Око силы. Четвертая трилогия (СИ) - Андрей Валентинов
Шрифт:
Интервал:
Закладка:
Генерал, не без труда отдышавшись, промокнул рот платком.
— Если можно, по-русски, по-здешнему так и не выучился. У нас в Архангельской гимназии «француз» из запоев, извиняюсь, не вылезал. А потом, в Санкт-Петербургском пехотном все больше на командный налегали… Накурено тут у вас!
— Комиссарская привычка, — не без сожаления вздохнула бывший замкомэск. — У нас некурящих на учете в ОГПУ держат, как особо подозрительный элемент.
«Купец первой гильдии» взглянул невесело.
— Шутите? А мне, знаете ли, грустно. Вы — дворянка, дочь полковника конных егерей. До чего докатиться изволили?
— Как поется в известной песне, «вышли мы все из народа», — согласилась кавалерист-девица. — А вас, гражданин генерал, из народа, можно сказать, вытурили. Аж до Франции катиться пришлось.
«Гражданина генерала» передернуло.
— «Вытурили»! Какой ужасный жаргон! Понимаю: фронт, одичание, постоянное общение с уголовным элементом… Но нельзя же до такой степени опускаться!..
— И не говорите! — Зотова, ловко открутив пробку с «Эйфелевой башни», точным движением плеснула граппу в рюмки. — По-французски я насчет здешней погоды выразилась. Ветер, сырость, простуда. Поэтому мы сейчас с вами, Александр Павлович, самогончику приговорим. Не пьянства проклятого ради, а лечения для. Прошу!..
Гость неуверенно протянул огромную ладонь, вновь закашлялся.
— Я, знаете, не сильно пьющий.
Ольга еле заметно улыбнулась. В бумаге, которую дал ей прочесть товарищ Куйбышев, про генеральскую личность было изложено со всеми подробностями. Французского не знает, не пьет, не курит, даже дыма не выносит… Нужная вещь — разведка!
— Я тоже — не сильно, — кавалерист-девица подняла рюмку. — Но по такой погоде — самое оно. Меньше кашлять будете. Помню, у нас в эскадроне тост был: «По коням! Пики к бою! Шашки вон!»
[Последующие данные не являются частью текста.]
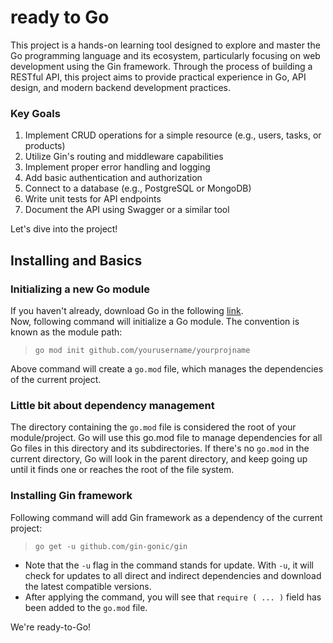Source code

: # ready to Go
This project is a hands-on learning tool designed to explore and master the Go programming language and its ecosystem, particularly focusing on web development using the Gin framework. Through the process of building a RESTful API, this project aims to provide practical experience in Go, API design, and modern backend development practices.

### Key Goals
1. Implement CRUD operations for a simple resource (e.g., users, tasks, or products)
2. Utilize Gin's routing and middleware capabilities
3. Implement proper error handling and logging
4. Add basic authentication and authorization
5. Connect to a database (e.g., PostgreSQL or MongoDB)
6. Write unit tests for API endpoints
7. Document the API using Swagger or a similar tool

Let's dive into the project!

## Installing and Basics
### Initializing a new Go module
If you haven't already, download Go in the following [link](https://go.dev/dl/). <br />
Now, following command will initialize a Go module. The convention is known as the module path:

> `go mod init github.com/yourusername/yourprojname`

Above command will create a `go.mod` file, which manages the dependencies of the current project.

### Little bit about dependency management
The directory containing the `go.mod` file is considered the root of your module/project. Go will use this go.mod file to manage dependencies for all Go files in this directory and its subdirectories. If there's no `go.mod` in the current directory, Go will look in the parent directory, and keep going up until it finds one or reaches the root of the file system.

### Installing Gin framework
Following command will add Gin framework as a dependency of the current project:
> `go get -u github.com/gin-gonic/gin`
- Note that the `-u` flag in the command stands for update. With `-u`, it will check for updates to all direct and indirect dependencies and download the latest compatible versions.
- After applying the command, you will see that `require ( ... )` field has been added to the `go.mod` file.

We're ready-to-Go!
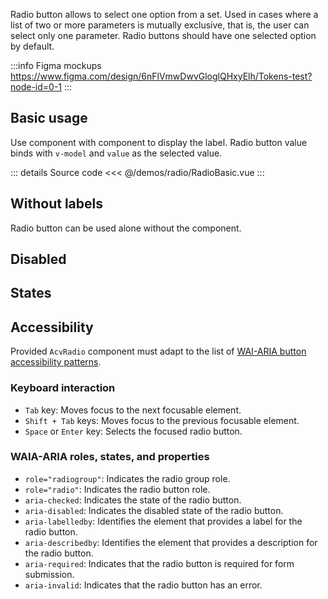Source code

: Radio button allows to select one option from a set.
Used in cases where a list of two or more parameters is mutually exclusive,
that is, the user can select only one parameter.
Radio buttons should have one selected option by default.

:::info Figma mockups
https://www.figma.com/design/6nFlVmwDwvGloglQHxyElh/Tokens-test?node-id=0-1
:::

## Basic usage

Use <AcvRadio /> component with <FormLabel /> component to display the label.
Radio button value binds with `v-model` and `value` as the selected value.

<RadioBasic />

::: details Source code
<<< @/demos/radio/RadioBasic.vue
:::

## Without labels

Radio button can be used alone without the <FormLabel /> component.

<RadioSimple />

## Disabled

<RadioDisabled />

## States

<RadioStates />

## Accessibility

Provided `AcvRadio` component must adapt to the list of
[WAI-ARIA button accessibility patterns](https://www.w3.org/WAI/ARIA/apg/patterns/radio/).

### Keyboard interaction

- `Tab` key: Moves focus to the next focusable element.
- `Shift + Tab` keys: Moves focus to the previous focusable element.
- `Space` or `Enter` key: Selects the focused radio button.

### WAIA-ARIA roles, states, and properties

- `role="radiogroup"`: Indicates the radio group role.
- `role="radio"`: Indicates the radio button role.
- `aria-checked`: Indicates the state of the radio button.
- `aria-disabled`: Indicates the disabled state of the radio button.
- `aria-labelledby`: Identifies the element that provides a label for the radio button.
- `aria-describedby`: Identifies the element that provides a description for the radio button.
- `aria-required`: Indicates that the radio button is required for form submission.
- `aria-invalid`: Indicates that the radio button has an error.
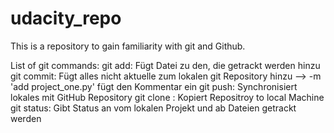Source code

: # udacity_repo
This is a repository to gain familiarity with git and Github.

List of git commands:
git add: Fügt Datei zu den, die getrackt werden hinzu
git commit: Fügt alles nicht aktuelle zum lokalen git Repository hinzu --> -m  'add project_one.py' fügt den Kommentar ein
git push: Synchronisiert lokales mit GitHub Repository
git clone <url>: Kopiert Repositroy to local Machine
git status: Gibt Status an vom lokalen Projekt und ab Dateien getrackt werden





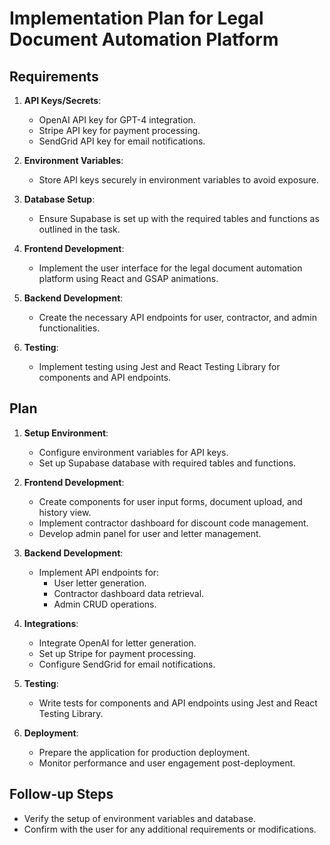 # Implementation Plan for Legal Document Automation Platform

## Requirements
1. **API Keys/Secrets**: 
   - OpenAI API key for GPT-4 integration.
   - Stripe API key for payment processing.
   - SendGrid API key for email notifications.

2. **Environment Variables**: 
   - Store API keys securely in environment variables to avoid exposure.

3. **Database Setup**: 
   - Ensure Supabase is set up with the required tables and functions as outlined in the task.

4. **Frontend Development**: 
   - Implement the user interface for the legal document automation platform using React and GSAP animations.

5. **Backend Development**: 
   - Create the necessary API endpoints for user, contractor, and admin functionalities.

6. **Testing**: 
   - Implement testing using Jest and React Testing Library for components and API endpoints.

## Plan
1. **Setup Environment**:
   - Configure environment variables for API keys.
   - Set up Supabase database with required tables and functions.

2. **Frontend Development**:
   - Create components for user input forms, document upload, and history view.
   - Implement contractor dashboard for discount code management.
   - Develop admin panel for user and letter management.

3. **Backend Development**:
   - Implement API endpoints for:
     - User letter generation.
     - Contractor dashboard data retrieval.
     - Admin CRUD operations.

4. **Integrations**:
   - Integrate OpenAI for letter generation.
   - Set up Stripe for payment processing.
   - Configure SendGrid for email notifications.

5. **Testing**:
   - Write tests for components and API endpoints using Jest and React Testing Library.

6. **Deployment**:
   - Prepare the application for production deployment.
   - Monitor performance and user engagement post-deployment.

## Follow-up Steps
- Verify the setup of environment variables and database.
- Confirm with the user for any additional requirements or modifications.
Генерал внезапно усмехнулся в черную бороду:
— Пьется, стоя на вытяжку, выпятив грудь, вытаращив глаза и растопырив усы, за неимением оных — можно топорщить уши. Ладно, убедили. Здравия для!
Проглотил залпом, выдохнул резко, крякнул, залился густой краской до самой шеи.
— А и вправду. Полегчало, вроде.
На этот раз бывший замкомэск усмешку прятать не стала. Не полегчало, ваше превосходительство, а повело. Еще пара рюмок — цыганочку плясать станете.
* * *
— …У Степаныча, у полковника Тимановского, фляга была знаменитая, — густым басом вещал Кутепов. — Как передышка, так господа офицеры в очередь выстраиваются, а Степаныч, добрая душа, из фляги всех и причащает. Спрашиваю его: «Чего, полковник, потребляешь?» Он отвечает: «Наливку клубничную». Против наливки, я возражать не стал, дело полезное и безопасное…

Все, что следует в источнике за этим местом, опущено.